Wolfenstein: Enemy Territory had made waves as one of the first free team-based shooters that generated huge base of shooting fans! In it, the Axis and Allies had been pitted against each other in maps that revolved around objectives. Though that game didn’t look quite polished, the gameplay had delivered an addicting euphoria. Now, the king of fast-paced team-based shooters receives a multi-platform title, Enemy Territory: Quake Wars. Being a team-based shooter, the story takes a backseat and leaves the gameplay to do the talking. There are two groups at war – the ugly Strogg, and the human Global Defense Force. The Strogg have come from space to try to wipeout humanity’s existence, and humanity fights back. This sets up the battlefields you wind up playing in, from North American settings to African territories.
The gameplay is similar to the original Wolfenstein – if you’re on the attacking team, you complete objectives by blowing up gates or escorting a massive APC around city streets. The defending team simply tries to prevent the attackers from accomplishing these objectives – the victor is either the team that plows through the defense, or the team that holds the attackers off until the end of the game. Players are rewarded for playing their part with not only points but experience, as well. The experience points count toward better equipment, and are signified by a change in your inventory and stars in your experience bar. What Quake Wars brings to the table are some of the much-needed tweaks to the formula. First and foremost, the maps are huge! Not just big in scale – but rather these are of continental proportion! Secondly, as necessity is the mother of invention, vehicles have been thrown into the mix; these are mainly land-based, but some aerial vehicles are featured as well.
Finally, the gameplay has been fine-tuned and as a result, you now have a more balanced combat sequence compared to the original Wolfenstein. In addition, the teams here are now almost identical to each other in terms of strength, with minor weaknesses between them. Of course, this being a Quake game, the pace is extremely fast – you’ll feel like you are constantly sprinting, and the jumping portion is still as insane as ever! One quirk to look out for between the PC version and the Xbox 360 translation is that Quake Wars supports a total of 16 players instead of the usual 32 found on PC. Since Quake Wars is limited to 16 participants, the action is not going to be as quite frantic in providing a multiplayer shooting spree; though that may be the case, the pace still remains true to the Quake experience.
Another one of Quake Wars’ little snags is the fact that you’re not told what the experience points actually represents; you have the usual reminder that you’ve leveled up, but you have to figure out what that reward is for yourself. All of this applies to the single-player and multiplayer modes; the single-player is generally just a series of multiplayer games with bots lined nicely up for you. The graphics are quite excellent, but not as advanced in details as we had hope it would be, especially living by today’s standards; but what’s nice is that the engine that was used for games such as Doom 3 and Quake 4 is featured here, though, with minor tweaks. Surprisingly, the Xbox 360 version has exhibited a few noticeable frame rate hiccups. Quake Wars occasionally chokes in heavy combat or sometimes just looking at the horizon.

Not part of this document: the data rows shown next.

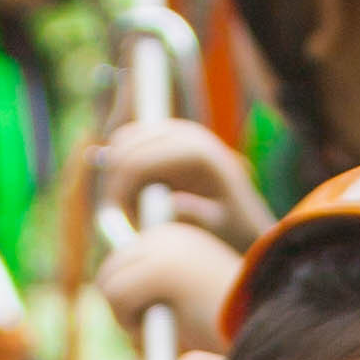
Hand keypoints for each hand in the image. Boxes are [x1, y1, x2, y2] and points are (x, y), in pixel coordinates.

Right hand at [93, 114, 266, 249]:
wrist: (243, 218)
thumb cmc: (231, 229)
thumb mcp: (219, 229)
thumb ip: (198, 217)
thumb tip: (173, 201)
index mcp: (197, 154)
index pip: (136, 164)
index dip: (118, 194)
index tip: (121, 223)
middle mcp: (186, 133)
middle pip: (124, 148)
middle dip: (115, 184)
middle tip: (123, 219)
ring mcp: (176, 129)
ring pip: (123, 141)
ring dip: (117, 175)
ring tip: (132, 210)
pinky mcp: (168, 134)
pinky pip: (129, 142)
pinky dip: (123, 168)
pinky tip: (135, 197)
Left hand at [94, 215, 246, 346]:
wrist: (259, 328)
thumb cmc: (225, 327)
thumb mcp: (184, 302)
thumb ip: (153, 290)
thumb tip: (108, 283)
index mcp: (176, 238)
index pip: (122, 264)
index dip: (125, 300)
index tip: (150, 320)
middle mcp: (168, 235)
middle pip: (110, 271)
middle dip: (120, 306)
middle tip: (144, 332)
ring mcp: (164, 248)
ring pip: (110, 284)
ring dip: (124, 315)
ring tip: (155, 332)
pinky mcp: (161, 268)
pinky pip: (117, 297)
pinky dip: (128, 322)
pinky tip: (158, 332)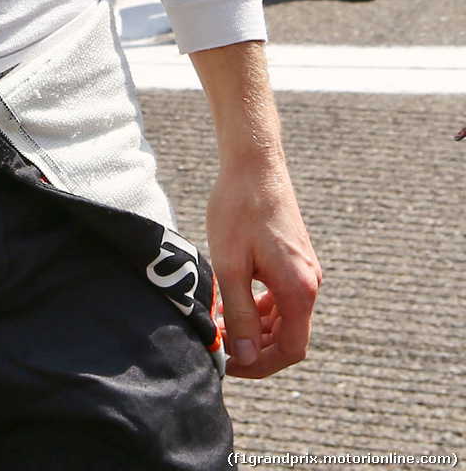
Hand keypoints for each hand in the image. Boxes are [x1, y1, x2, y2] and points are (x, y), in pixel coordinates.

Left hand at [207, 157, 320, 377]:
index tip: (228, 362)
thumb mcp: (230, 265)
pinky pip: (281, 297)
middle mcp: (309, 282)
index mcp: (299, 289)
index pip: (291, 350)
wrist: (254, 163)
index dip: (260, 365)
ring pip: (284, 318)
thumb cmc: (239, 208)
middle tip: (219, 345)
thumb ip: (240, 315)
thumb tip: (247, 357)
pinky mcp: (294, 258)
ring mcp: (304, 270)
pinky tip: (232, 302)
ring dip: (255, 328)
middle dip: (255, 348)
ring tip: (221, 324)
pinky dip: (259, 307)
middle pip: (289, 337)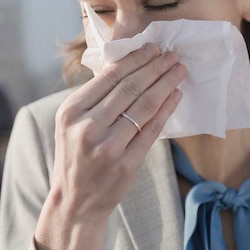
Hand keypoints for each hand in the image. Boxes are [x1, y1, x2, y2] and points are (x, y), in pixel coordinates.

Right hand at [34, 43, 184, 249]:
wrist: (75, 202)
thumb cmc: (76, 156)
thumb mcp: (72, 123)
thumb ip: (94, 98)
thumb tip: (130, 65)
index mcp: (71, 111)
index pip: (109, 77)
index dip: (135, 60)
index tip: (152, 48)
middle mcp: (87, 127)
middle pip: (130, 88)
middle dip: (155, 67)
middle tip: (172, 55)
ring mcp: (108, 147)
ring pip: (144, 106)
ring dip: (165, 84)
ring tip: (179, 71)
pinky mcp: (126, 163)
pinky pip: (152, 130)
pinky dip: (166, 109)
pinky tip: (176, 96)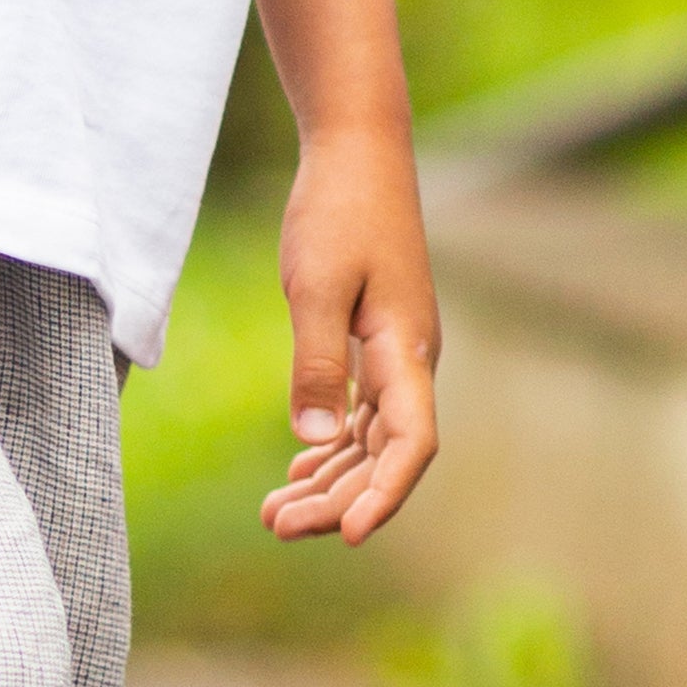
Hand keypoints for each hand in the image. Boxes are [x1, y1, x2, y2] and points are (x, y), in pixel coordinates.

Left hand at [264, 122, 439, 542]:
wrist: (357, 150)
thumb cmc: (338, 210)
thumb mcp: (316, 286)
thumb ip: (318, 364)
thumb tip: (319, 441)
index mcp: (408, 351)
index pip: (411, 444)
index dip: (384, 495)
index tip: (349, 535)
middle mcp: (412, 361)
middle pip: (384, 455)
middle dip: (335, 499)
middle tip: (275, 527)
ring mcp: (396, 353)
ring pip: (369, 439)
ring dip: (328, 480)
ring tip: (274, 515)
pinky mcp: (375, 341)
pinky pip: (361, 412)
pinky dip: (332, 445)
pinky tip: (300, 466)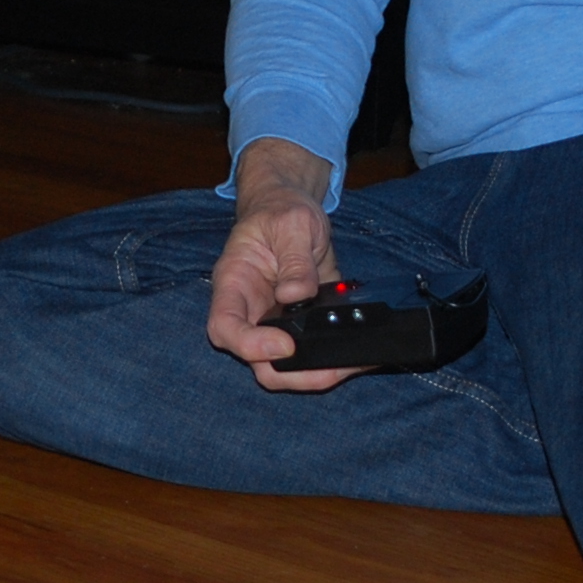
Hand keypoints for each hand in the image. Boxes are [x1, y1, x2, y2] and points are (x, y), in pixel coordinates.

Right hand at [206, 137, 358, 390]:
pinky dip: (334, 360)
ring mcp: (275, 322)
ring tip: (350, 364)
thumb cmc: (281, 211)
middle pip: (256, 361)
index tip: (285, 344)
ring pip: (284, 366)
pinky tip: (358, 357)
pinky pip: (312, 352)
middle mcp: (250, 311)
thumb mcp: (292, 224)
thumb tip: (296, 295)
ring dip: (315, 373)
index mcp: (234, 284)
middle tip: (328, 369)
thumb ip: (295, 260)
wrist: (292, 208)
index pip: (224, 327)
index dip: (250, 345)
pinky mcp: (302, 324)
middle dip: (290, 373)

The textures for weapons and characters are relatively sharp and the lighting effects such as shadows are relatively decent for the most part. However, the different environments are one of the game’s great spectacles. Fighting in snow is an amazing experience, and so is the moment you realize that the terrain is not all one texture simply repeated over and over. Quake Wars features “MegaTexture” technology, which means that the terrain’s texture has been essentially painted on, and not repeated through recycling process. In the audio department, the same mixture of remarks could be said for the sound effects. While they’re crisp and have distinct environmental noises, the qualities are somewhat similar to the PC version with slightly enhanced properties. At least, they project a more wholesome discharge, where the guns and other featured weaponries make a respectable and realistic impression.
The voiceovers, on the other hand, are interesting to say the least, with a bag of amusing scripts that help create a more laid-back atmosphere for casual players, such as humans screaming “I’m in disguise!” Unfortunately, the music is somewhat lacking in context. You’ll listen to significantly budgeted score. Overall, Activision’s move from the original PC to a more futuristic translation on the Xbox 360 console is a good one. Quake Wars features a lot of the same addicting gameplay found in the classic Wolfenstein, but presented in a much smoother, much refined, incredibly detailed presentation. Don’t expect any real storyline here. Enemy Territory: Quake Wars is build on one thing, which is about straight up, hardcore shooting and does a fine job at it. Anyone looking for great kick in one of the best team-based shooters out there shouldn’t look any further. This is a must have for Wolfenstein fans!